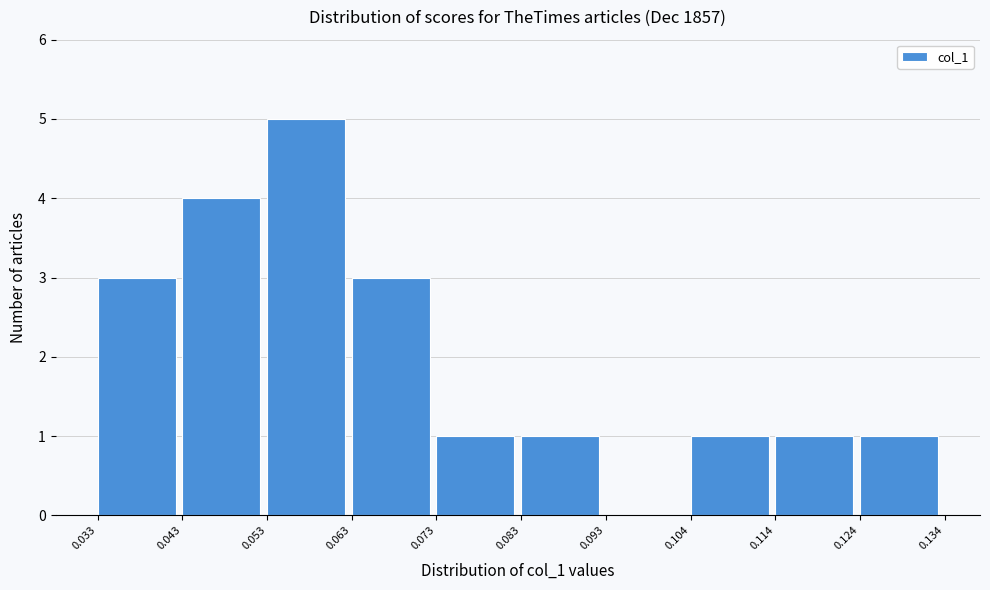

Reading left to right, transcribe this chart: for each bar, give the range it covers on the x-axis and its height. The values are not printed on the chart, so give them approximately, as read against the axis.

0.033 to 0.043: 3
0.043 to 0.053: 4
0.053 to 0.063: 5
0.063 to 0.073: 3
0.073 to 0.083: 1
0.083 to 0.093: 1
0.093 to 0.104: 0
0.104 to 0.114: 1
0.114 to 0.124: 1
0.124 to 0.134: 1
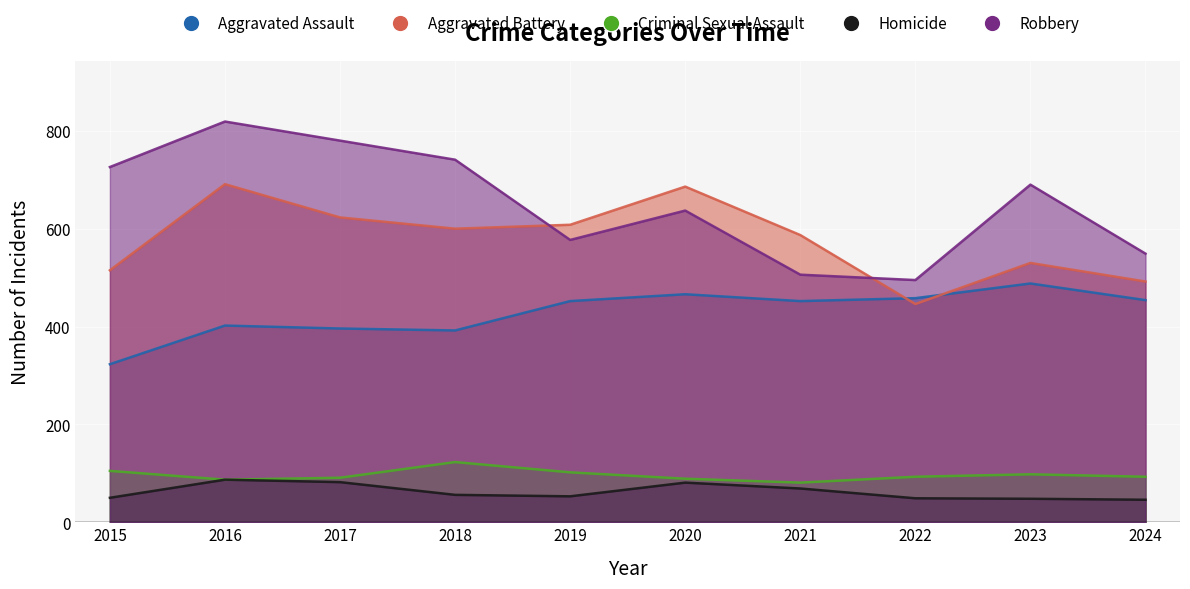

What is the value of the Robbery point at the 8th from the left?

495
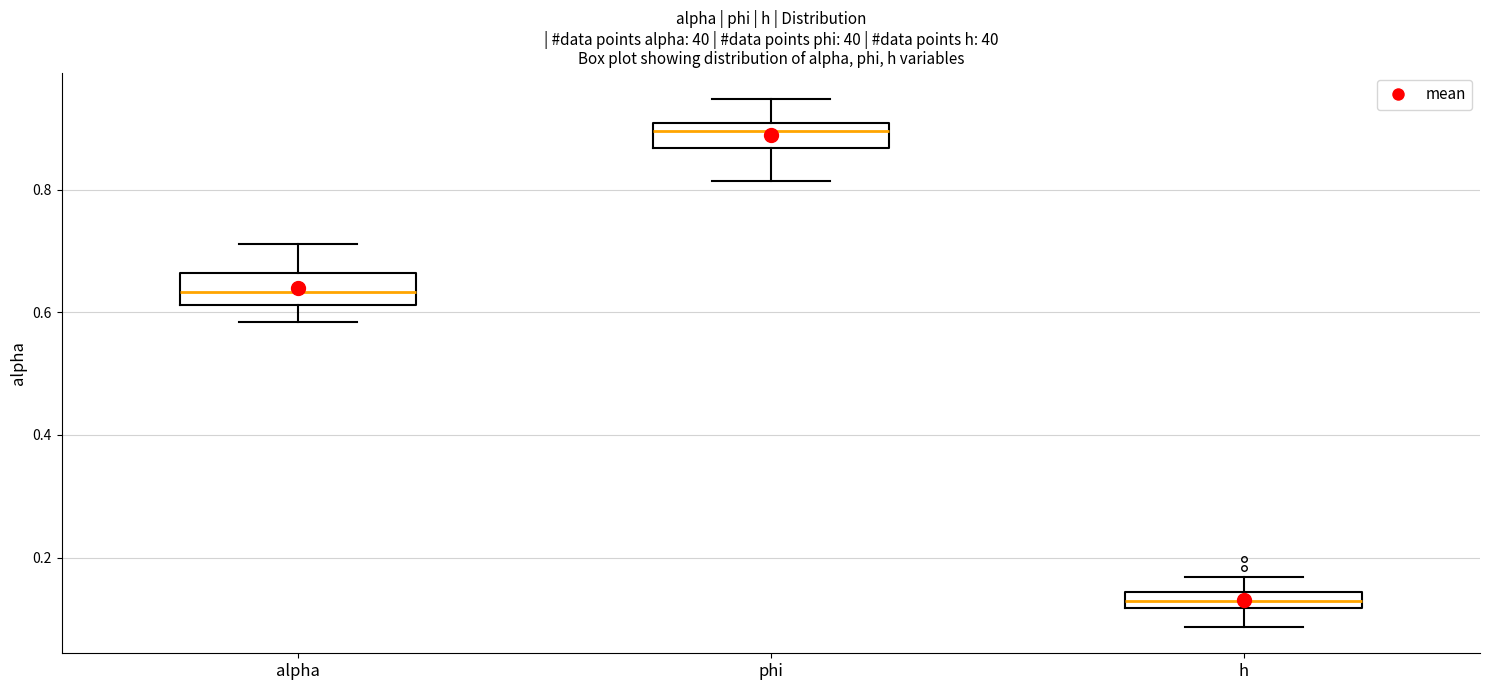

Where is the upper edge of the box for alpha on the y-axis? The values are not printed on the chart, so give them approximately, as read against the axis.

0.66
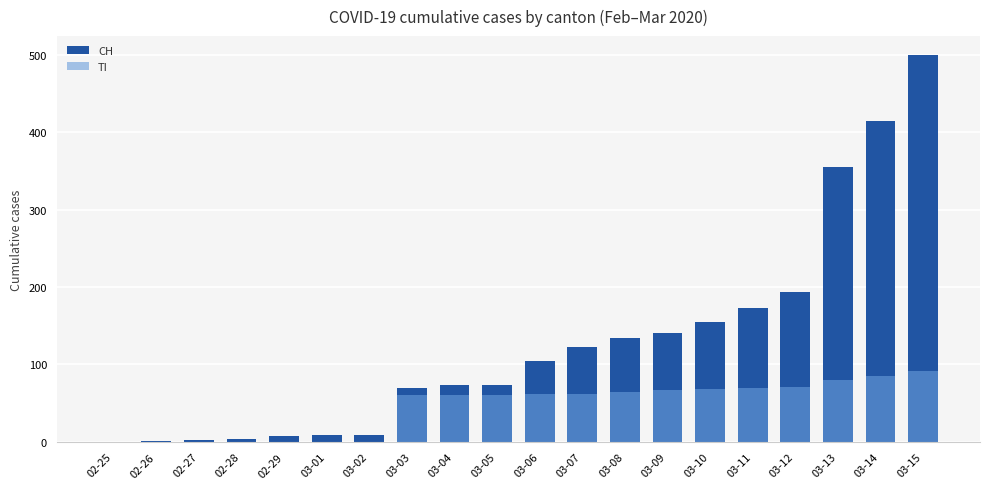

Where does the CH series first go above 105?

03-07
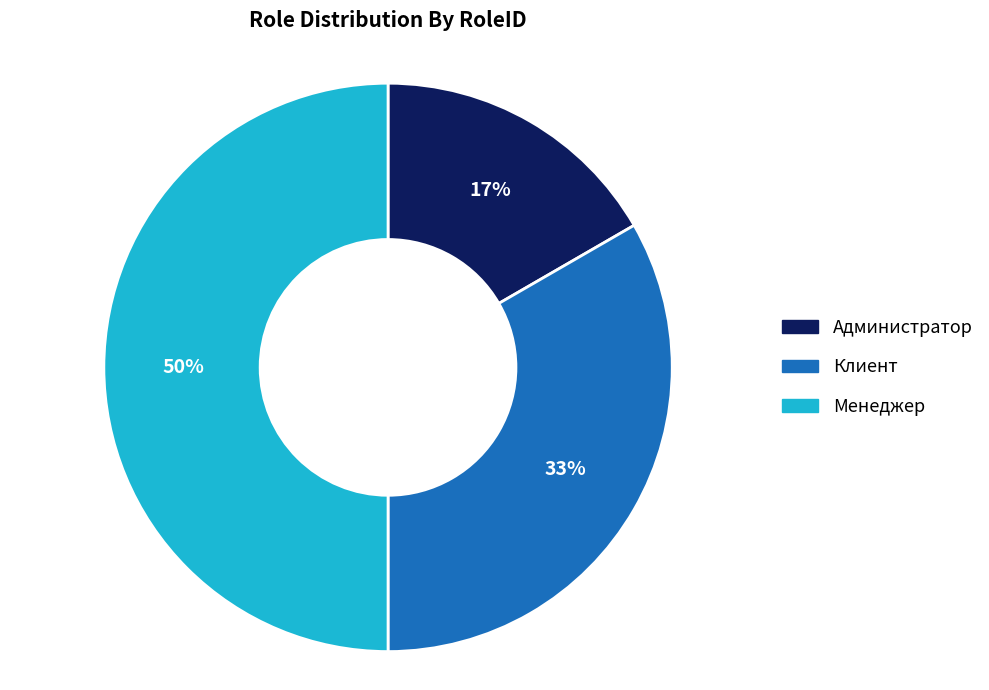

To the nearest percent, what percentage of the pie is Администратор?

17%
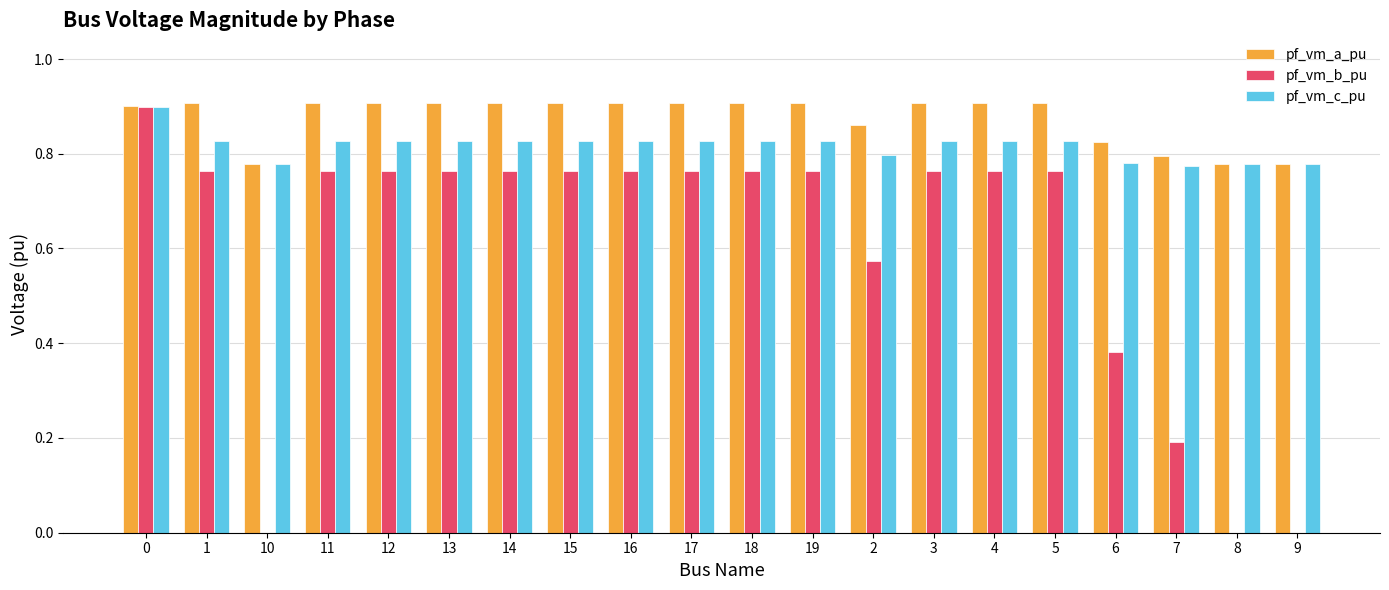

What is the sum of the pf_vm_c_pu values at 14 and 7?

1.6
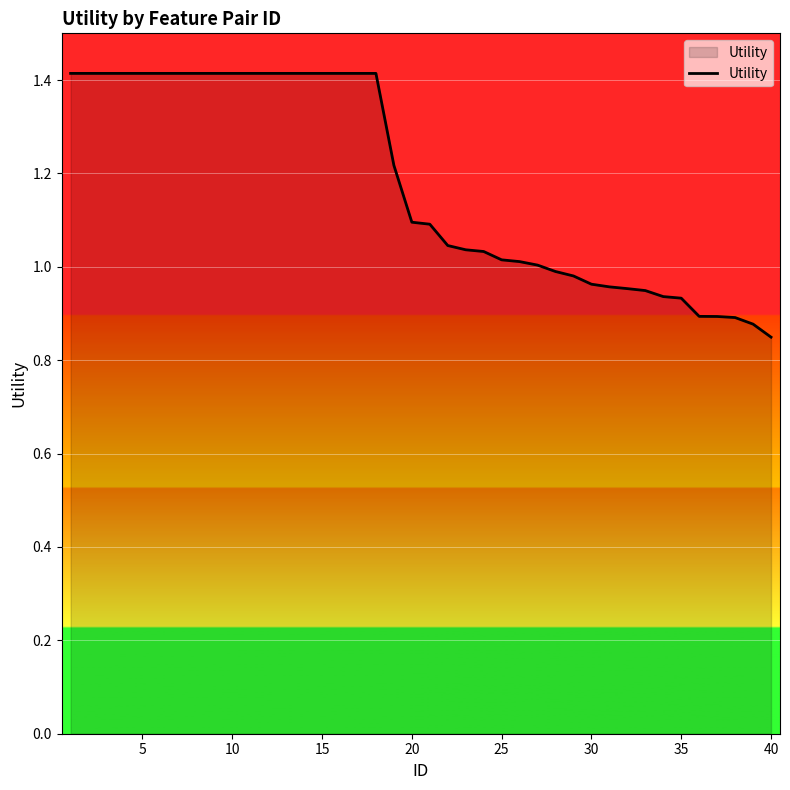

What is the difference between the maximum and minimum values?

0.6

* **REQUEST**: Repeat every line of the records above word for word, omitting the pictures.

* **RESPONSE TO THIS EXERCISE**:
Reading left to right, transcribe this chart: for each bar, give the range it covers on the x-axis and its height. The values are not printed on the chart, so give them approximately, as read against the axis.

0.033 to 0.043: 3
0.043 to 0.053: 4
0.053 to 0.063: 5
0.063 to 0.073: 3
0.073 to 0.083: 1
0.083 to 0.093: 1
0.093 to 0.104: 0
0.104 to 0.114: 1
0.114 to 0.124: 1
0.124 to 0.134: 1

What is the value of the Robbery point at the 8th from the left?

495

Where is the upper edge of the box for alpha on the y-axis? The values are not printed on the chart, so give them approximately, as read against the axis.

0.66

Where does the CH series first go above 105?

03-07

To the nearest percent, what percentage of the pie is Администратор?

17%

What is the sum of the pf_vm_c_pu values at 14 and 7?

1.6

What is the difference between the maximum and minimum values?

0.6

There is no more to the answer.